Friday, April 8, 2011

A Woman That Puts Up With My Shit - Literally

Every morning, before work and after I've showered, shit and shaved, this is what I wake up to.....


Beautifully prepared by my exceptionally wonderful wife is my coffee to get me going and every piece of nutrition I need to get me through the day at work, along with a charged cellphone, and - if I'm really good! - there might be a coupla extra dollahs in the wallet for my allowance! Angie's constantly in tune with the nutritional needs for my training and always asking questions. "Do you want extra grapes tomorrow? Remember, Tuesdays are a big training day for you! Is this enough chicken for your salad?"

Then there's the pre-work breakfast of cereal with fresh blueberries and strawberries, beautifully wrapped in Saran wrap to keep it fresh in those precious minutes between when she heads out for work and I get up and ready to eat.....
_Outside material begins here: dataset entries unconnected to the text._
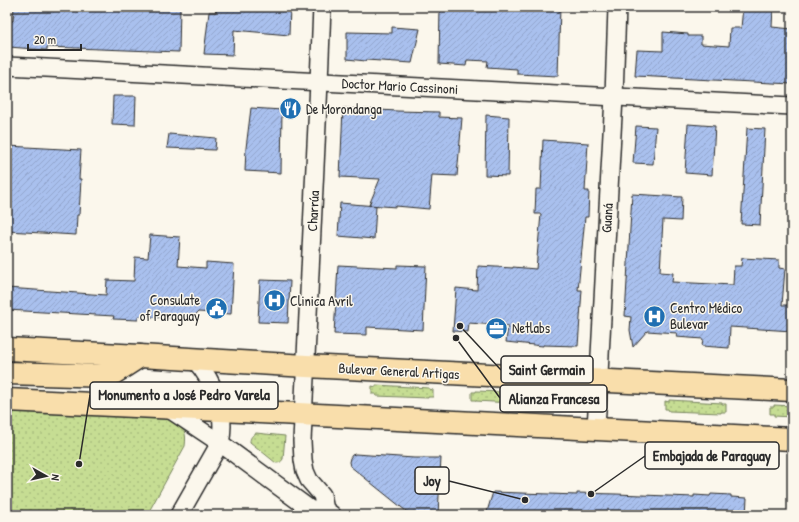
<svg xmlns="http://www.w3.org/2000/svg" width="799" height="522" viewBox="0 0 799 522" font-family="'Patrick Hand',sans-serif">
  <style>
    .green { fill: url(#green-dots); stroke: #78845f }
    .building { fill: url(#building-hatch); stroke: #2b2b2b }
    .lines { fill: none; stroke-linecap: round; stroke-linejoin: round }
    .minor-casing { stroke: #2b2b2b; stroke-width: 20 }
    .major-casing { stroke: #2b2b2b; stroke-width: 25 }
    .minor { stroke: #fbf7ec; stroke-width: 17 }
    .major { stroke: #f9deab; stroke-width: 22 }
    .labels { text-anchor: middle; stroke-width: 3; stroke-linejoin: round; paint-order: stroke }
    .street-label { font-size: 14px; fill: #2b2b2b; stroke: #fbf7ec }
    .poi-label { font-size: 14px; fill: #2b2b2b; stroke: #fbf7ec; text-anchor: start }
    .leader { fill: none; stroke: #2b2b2b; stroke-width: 1.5 }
    .callout-dot { fill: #2b2b2b; stroke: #fbf7ec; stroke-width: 1.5 }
    .callout { fill: #fbf7ec; stroke: #2b2b2b; stroke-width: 1.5 }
    .callout-label { font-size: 15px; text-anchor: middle; font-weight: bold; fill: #2b2b2b }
  </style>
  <defs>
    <pattern id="green-dots" width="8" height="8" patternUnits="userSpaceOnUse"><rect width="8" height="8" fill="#c6dd93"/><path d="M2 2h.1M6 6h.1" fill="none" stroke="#aabe7f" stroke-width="1.8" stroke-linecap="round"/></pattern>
    <pattern id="building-hatch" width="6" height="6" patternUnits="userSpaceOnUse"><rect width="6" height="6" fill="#a9c0ee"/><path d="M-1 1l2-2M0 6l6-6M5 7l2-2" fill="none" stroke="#92a5cc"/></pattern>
  </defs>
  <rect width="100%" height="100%" fill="#fbf7ec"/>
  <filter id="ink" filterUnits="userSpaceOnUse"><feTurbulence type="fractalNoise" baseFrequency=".025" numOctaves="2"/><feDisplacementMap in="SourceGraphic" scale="8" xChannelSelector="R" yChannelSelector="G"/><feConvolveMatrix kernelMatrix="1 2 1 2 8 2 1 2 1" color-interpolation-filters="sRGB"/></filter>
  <g filter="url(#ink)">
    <g class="green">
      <path d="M 376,385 L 429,388 L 429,389 L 433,390 L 433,397 L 428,397 L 428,398 L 376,396 L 376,394 L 372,394 L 372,386 L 376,387 Z"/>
      <path d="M 476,391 L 529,393 L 529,395 L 533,395 L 533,403 L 528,403 L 528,404 L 476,401 L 476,400 L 472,400 L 472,392 L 476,392 Z"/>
      <path d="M 669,400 L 722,403 L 722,404 L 726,404 L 726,412 L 721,412 L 721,413 L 669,411 L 668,409 L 665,409 L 665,401 L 669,402 Z"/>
      <path d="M 774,405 L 792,406 L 792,417 L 774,416 L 774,414 L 770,414 L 770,407 L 774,407 Z"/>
      <path d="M 7,411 L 28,411 L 172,419 C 184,427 187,432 185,446 L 147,515 L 7,515 Z"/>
      <path d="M 256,433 L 285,436 L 283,459 C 281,462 280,463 276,463 L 250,442 C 250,438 252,435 256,433 Z"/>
    </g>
    <g class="building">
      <path d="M 14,7 L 180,7 L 179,52 L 47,47 L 47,50 L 9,47 L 10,21 L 13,21 Z"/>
      <path d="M 217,7 L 290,7 L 289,35 L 234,30 L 233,55 L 204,54 L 209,12 L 216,12 Z"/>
      <path d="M 440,7 L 560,7 L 558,76 L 517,74 L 517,69 L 487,67 L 488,61 L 467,60 L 466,66 L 439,64 Z"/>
      <path d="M 743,7 L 773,7 L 772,27 L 792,29 L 792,84 L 635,76 L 637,50 L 663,51 L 663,32 L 688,34 L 688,36 L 701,36 L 701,44 L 729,46 L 730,28 L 741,28 Z"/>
      <path d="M 392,27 L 420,29 L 412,63 L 366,60 L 366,61 L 347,59 L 347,32 L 392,33 Z"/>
      <path d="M 113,96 L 136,96 L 135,125 L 112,124 Z"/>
      <path d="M 251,108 L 282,110 L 281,173 L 245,171 L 246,148 Z"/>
      <path d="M 343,108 L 397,111 L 439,112 L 439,117 L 462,118 L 457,176 L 432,175 L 429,209 L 396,206 L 396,207 L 369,205 L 380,179 L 340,177 Z"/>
      <path d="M 486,115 L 509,117 L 508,176 L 485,175 Z"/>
      <path d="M 688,124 L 715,126 L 712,175 L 685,173 Z"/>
      <path d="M 636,126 L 656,127 L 653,164 L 633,163 Z"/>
      <path d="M 747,128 L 765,129 L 760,225 L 741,224 Z"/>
      <path d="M 169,134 L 216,138 L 215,150 L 167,148 Z"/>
      <path d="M 543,140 L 588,143 L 585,191 L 589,191 L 588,217 L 585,217 L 578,290 L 582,290 L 578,346 L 543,345 L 543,346 L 506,342 L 508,326 L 469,323 L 468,332 L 453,331 L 456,288 L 477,290 L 478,266 L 513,268 L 513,267 L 536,269 L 541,214 L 535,214 L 536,189 L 541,189 Z"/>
      <path d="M 8,146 L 81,150 L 79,179 L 81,179 L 79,215 L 77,215 L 76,235 L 7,231 Z"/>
      <path d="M 632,194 L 682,197 L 681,221 L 663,220 L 660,272 L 673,273 L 672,282 L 733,285 L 734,266 L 741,266 L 742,258 L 779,260 L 779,268 L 785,269 L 782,305 L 792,305 L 792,331 L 730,327 L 729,348 L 702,346 L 703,339 L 676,337 L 677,333 L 647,331 L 633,347 L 630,330 L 631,317 L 625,316 Z"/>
      <path d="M 340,203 L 376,206 L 374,239 L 338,236 Z"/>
      <path d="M 150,235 L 180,237 L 178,266 L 206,268 L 206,262 L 234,264 L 231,314 L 198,312 L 191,320 L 138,316 L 138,320 L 113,319 L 114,316 L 7,310 L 7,288 L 106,295 L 107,280 L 134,281 L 135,257 L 148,258 Z"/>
      <path d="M 338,265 L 397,268 L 397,265 L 426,266 L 423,330 L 367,327 L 367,335 L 334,334 Z"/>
      <path d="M 260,280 L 290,281 L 288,323 L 258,322 Z"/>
      <path d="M 355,454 L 414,458 L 441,458 L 438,515 L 411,515 L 350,466 L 349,462 L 350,458 L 352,455 Z"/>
      <path d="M 493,492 L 577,495 L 577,493 L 616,494 L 694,497 L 694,495 L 710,496 L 711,494 L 731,495 L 731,497 L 747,498 L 746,515 L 486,515 Z"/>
    </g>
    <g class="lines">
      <defs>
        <g id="minor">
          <path d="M 322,7 L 319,82 L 302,441 L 303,460 L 305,471 L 309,480 L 322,495 L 325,510"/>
          <path d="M 7,66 L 792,106"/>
          <path d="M 166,407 L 220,443 L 311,510 L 325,510 L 332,515"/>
          <path d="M 596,429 L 614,97 L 617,7"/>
          <path d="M 179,515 L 220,443 C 227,413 214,382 195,360"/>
        </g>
        <g id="major">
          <path d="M 7,349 L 140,356 L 306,366 L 792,390"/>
          <path d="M 7,373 L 109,376 L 140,356"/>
          <path d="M 7,400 L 220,410 L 792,439"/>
        </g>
      </defs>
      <use href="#minor" class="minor-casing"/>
      <use href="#major" class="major-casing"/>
      <use href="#minor" class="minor"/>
      <use href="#major" class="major"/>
    </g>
  </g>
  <defs>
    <symbol id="restaurant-disc" viewBox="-11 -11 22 22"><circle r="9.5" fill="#1f6fb2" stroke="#fbf7ec"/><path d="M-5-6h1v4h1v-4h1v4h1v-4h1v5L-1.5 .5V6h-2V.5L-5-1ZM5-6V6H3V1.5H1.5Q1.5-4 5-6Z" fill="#fff"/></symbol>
    <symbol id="hospital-disc" viewBox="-11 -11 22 22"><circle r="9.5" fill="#1f6fb2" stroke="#fbf7ec"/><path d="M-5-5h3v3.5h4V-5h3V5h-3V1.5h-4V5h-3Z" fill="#fff"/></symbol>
    <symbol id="civic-disc" viewBox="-11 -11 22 22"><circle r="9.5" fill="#1f6fb2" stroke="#fbf7ec"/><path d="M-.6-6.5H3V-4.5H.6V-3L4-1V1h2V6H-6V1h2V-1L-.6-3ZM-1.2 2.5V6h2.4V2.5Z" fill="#fff"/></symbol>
    <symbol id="office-disc" viewBox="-11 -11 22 22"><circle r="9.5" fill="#1f6fb2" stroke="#fbf7ec"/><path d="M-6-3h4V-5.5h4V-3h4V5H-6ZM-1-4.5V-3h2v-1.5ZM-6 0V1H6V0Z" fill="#fff"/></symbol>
  </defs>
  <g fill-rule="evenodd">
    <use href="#restaurant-disc" x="278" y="96" width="25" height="25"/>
    <use href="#hospital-disc" x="262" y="288" width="25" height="25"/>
    <use href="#civic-disc" x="204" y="296" width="25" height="25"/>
    <use href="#hospital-disc" x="642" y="304" width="25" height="25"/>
    <use href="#office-disc" x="484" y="316" width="25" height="25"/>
  </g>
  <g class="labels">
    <g class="street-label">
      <text transform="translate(400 86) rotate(3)" y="5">Doctor Mario Cassinoni</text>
      <text transform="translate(313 211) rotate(-87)" y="5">Charrúa</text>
      <text transform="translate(607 218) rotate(-87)" y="5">Guaná</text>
      <text transform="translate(399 371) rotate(3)" y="5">Bulevar General Artigas</text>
    </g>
    <g class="poi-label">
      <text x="306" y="114">De Morondanga</text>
      <text x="200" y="305" text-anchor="end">Consulate<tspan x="200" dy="16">of Paraguay</tspan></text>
      <text x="290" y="306">Clinica Avril</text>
      <text x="670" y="313">Centro Médico<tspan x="670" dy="16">Bulevar</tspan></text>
      <text x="512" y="333">Netlabs</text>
    </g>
  </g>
  <path class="leader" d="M460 326L501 370M79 464L90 395M456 338L500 398M591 494L645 456M525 500L449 481"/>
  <g class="callout-dot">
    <circle cx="460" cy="326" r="4"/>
    <circle cx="79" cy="464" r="4"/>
    <circle cx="456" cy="338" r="4"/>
    <circle cx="591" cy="494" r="4"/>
    <circle cx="525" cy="500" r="4"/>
  </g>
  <g class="callout">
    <rect x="501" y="356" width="92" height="27" rx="4"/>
    <rect x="90" y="382" width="188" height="27" rx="4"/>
    <rect x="500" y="385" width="107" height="27" rx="4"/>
    <rect x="645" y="442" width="134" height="27" rx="4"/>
    <rect x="415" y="467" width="34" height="27" rx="4"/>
  </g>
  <g class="callout-label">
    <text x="547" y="375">Saint Germain</text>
    <text x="184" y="400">Monumento a José Pedro Varela</text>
    <text x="554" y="404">Alianza Francesa</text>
    <text x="712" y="461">Embajada de Paraguay</text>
    <text x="432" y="486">Joy</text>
  </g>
  <rect width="799" height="522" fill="none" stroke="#fbf7ec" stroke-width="24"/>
  <rect x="12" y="12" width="775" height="498" fill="none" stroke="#2b2b2b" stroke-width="1.5" filter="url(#ink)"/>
  <g transform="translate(46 476) rotate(98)" stroke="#fbf7ec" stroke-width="3" paint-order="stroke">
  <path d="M0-3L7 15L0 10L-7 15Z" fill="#2b2b2b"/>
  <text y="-6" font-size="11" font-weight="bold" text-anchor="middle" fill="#2b2b2b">N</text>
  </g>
  <path d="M28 44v6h53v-6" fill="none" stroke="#2b2b2b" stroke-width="2"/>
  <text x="34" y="44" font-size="12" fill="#2b2b2b" stroke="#fbf7ec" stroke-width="3" paint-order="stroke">20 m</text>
</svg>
I mean, this is a work of art!

And this is really just a small picture of the support and sacrifices that Angie makes for me. I could take a picture of the clothes that have already been ironed and laid out for me for work. Or the dinners that she prepares perfectly executed to be ready to eat right after I've had my evening workout, recovery drink and shower. How about a picture of Angie taking my core temperature with an anal thermometer after a long run in the heat? Once, I was on a particularly brutal run in the middle of the sweltering heat of summer and, by some miracle, she happened to be around a corner in the middle of nowhere with a bucket of ice and a thermos of cold water. I don't even know how she knew where I was, miles from the house!

She does all the hard work. All I gotta do is concentrate on moving forward, one foot in front of the other. She makes it that simple.

Maybe just one more little story to drive this point home. I honestly don't know how I landed the wife of the century. Our story of how we met isn't something that makes for an unusually great story. But the moment I knew she was the one does......at the risk of telling on myself. Back when we were dating, I stayed overnight at her apartment since I had an extremely early flight out of Atlanta and she was closer to the airport than my place. At the crack of dawn, I eased out of her bed and went to get ready. After the shower I took my usual seat on the pot. All went well til I flushed, at which point the contents of the toilet overflowed, gushed out all over the floor, sinkers became floaters and floaters became swimmers, with me standing on the bathtub ledge as if one of them was going to jump up and smear itself all over me. What to do?! I was running late for my flight and there was no way I could clean this up and make it to the airport on time! I did my best Carl Lewis long jump over the cesspool and crept my way back to the bedroom, where Angie was peacefully enjoying the comfort of a sound sleep. "Sweetie? Hey, sweetie?" I said, waking her up. "Hey, baby. Look, I gotta head out and catch this flight, but I had a little accident in your bathroom. I shit all over the place. I'm really sorry. Well, I gotta go. Love you!" I gave her a kiss and was outta there. Any girl that would stay with me after that was a keeper.

Ironman is tough enough on your own. It must be hell to train for one without the support of your spouse. I am so lucky to have such a loving and supportive wife in Angie and she really is the brains behind this whole operation. I owe her sumpin' fierce! Thanks, Pea, for being the best wife in the whole wide world!